Member of the Georgia State Senate from the 21st district
- Incumbent
- Assumed office October 14, 2025
- Preceded by: Brandon Beach

Personal details
- Party: Republican

= Jason Dickerson =

American politician

Jason T. Dickerson is an American businessman and politician serving as the member of the Georgia State Senate for the 21st district. He was elected to the chamber in a 2025 special election. The district includes parts of Cherokee and Fulton County in the Metro Atlanta region.

==Career==
Dickerson co-founded Quest Trucking, a logistics company, and serves as president of Purple Chip Capital Management, an investment firm. Dickerson stated he manages 1.3 million shares of Harley-Davidson Inc. stock and would support H Partners' campaign to change the company's culture by firing CEO Jochen Zeitz, ousting board members Tom Linebarger and Sara Levinson, as well as dropping the LiveWire electric motorcycle partnership.

He and his family established the Jason T. Dickerson Family Foundation, a 501(c)(3) charitable organization, which donates around $1.5 million annually to support homeless veterans, senior citizens, and college scholarships.

==Georgia State Senate==
Following incumbent state senator Brandon Beach's appointment as Treasurer of the United States, Dickerson announced his campaign for the special election to fill his unexpired term. In a crowded primary race, he placed second with 17.4% of the vote and narrowly advanced to a runoff against Democrat Debra Shigley, who placed first with 40% of the vote.

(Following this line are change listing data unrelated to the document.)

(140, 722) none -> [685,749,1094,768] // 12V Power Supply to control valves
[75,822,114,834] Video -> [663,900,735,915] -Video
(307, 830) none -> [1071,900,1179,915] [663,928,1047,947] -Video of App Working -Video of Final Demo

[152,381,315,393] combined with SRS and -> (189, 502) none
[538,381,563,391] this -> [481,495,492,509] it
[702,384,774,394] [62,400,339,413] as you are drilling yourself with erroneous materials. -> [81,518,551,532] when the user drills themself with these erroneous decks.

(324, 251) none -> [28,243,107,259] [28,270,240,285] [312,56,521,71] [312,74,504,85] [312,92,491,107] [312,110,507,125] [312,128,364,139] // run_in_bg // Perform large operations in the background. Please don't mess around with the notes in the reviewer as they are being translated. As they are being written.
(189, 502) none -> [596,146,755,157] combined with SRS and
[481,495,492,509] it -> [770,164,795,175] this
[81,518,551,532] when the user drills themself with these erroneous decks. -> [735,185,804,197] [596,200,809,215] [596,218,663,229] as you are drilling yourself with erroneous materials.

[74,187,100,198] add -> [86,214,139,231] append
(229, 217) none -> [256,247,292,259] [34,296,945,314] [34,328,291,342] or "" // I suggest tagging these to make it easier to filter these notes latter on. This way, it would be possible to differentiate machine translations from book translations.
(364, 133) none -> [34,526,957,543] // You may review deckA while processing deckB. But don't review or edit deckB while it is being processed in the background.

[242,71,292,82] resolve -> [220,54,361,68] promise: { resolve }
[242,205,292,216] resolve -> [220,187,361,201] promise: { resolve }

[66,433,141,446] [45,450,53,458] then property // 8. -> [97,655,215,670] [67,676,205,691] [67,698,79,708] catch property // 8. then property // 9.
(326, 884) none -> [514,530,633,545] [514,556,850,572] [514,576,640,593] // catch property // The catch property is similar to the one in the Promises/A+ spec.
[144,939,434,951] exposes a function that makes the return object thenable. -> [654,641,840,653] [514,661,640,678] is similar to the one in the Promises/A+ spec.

According to campaign finance reports, Dickerson largely self-funded his campaign; at the time of the primary he had loaned himself $500,000, collecting only a single $100 contribution, and had lent himself a total of $750,000 at the time of the runoff election.

In the days leading up to the election, the race garnered significant national attention as Democrats hoped for an overperformance based on dissatisfaction with Donald Trump and numerous prominent Democratic figures campaigned for Shigley, including: Democratic National Committee chair Ken Martin, 2026 gubernatorial candidates Geoff Duncan and Jason Esteves, 2018 and 2022 gubernatorial nominee Stacey Abrams, as well as U.S. Representative Lucy McBath. Dickerson handily won with 61% of the vote and declared victory on election night, but noticeably underperformed both Trump's presidential margin and his predecessor Brandon Beach's 2024 margin of victory in the district.

==Electoral history==

2025 Georgia State Senate 21st district special election
| Party |  | Candidate | Votes | % |
|---|---|---|---|---|
|  | Democratic | Debra Shigley | 8,444 | 39.52 |
|  | Republican | Jason Dickerson | 3,709 | 17.36 |
|  | Republican | Steve West | 3,642 | 17.04 |
|  | Republican | Brian Will | 2,192 | 10.26 |
|  | Republican | Brice Futch | 1,749 | 8.19 |
|  | Republican | Lance Calvert | 1,424 | 6.66 |
|  | Republican | Stephanie Donegan | 207 | 0.97 |
| Total votes |  |  | 21,367 | 100.0 |

2025 Georgia State Senate 21st district special election runoff (unofficial)
| Party |  | Candidate | Votes | % |
|---|---|---|---|---|
|  | Republican | Jason Dickerson | 19,061 | 61.47 |
|  | Democratic | Debra Shrigley | 11,950 | 38.53 |
| Total votes |  |  | 31,011 | 100.00 |
|  | Republican hold |  |  |  |

==2009 Police Report==
On February 16, 2009, Canton Police Department responded to a call from an elderly woman regarding a shooting threat. Upon arrival, police met with the caller at her house. The woman stated she was outside taking her dog to the bathroom when her neighbor, Jason Dickerson, accused the woman of allowing her dog to use the restroom in his yard. When she denied the claims, Dickerson stated "I'll get a camera and prove it's your dog, or better yet I'll just shoot her and lay her in your yard."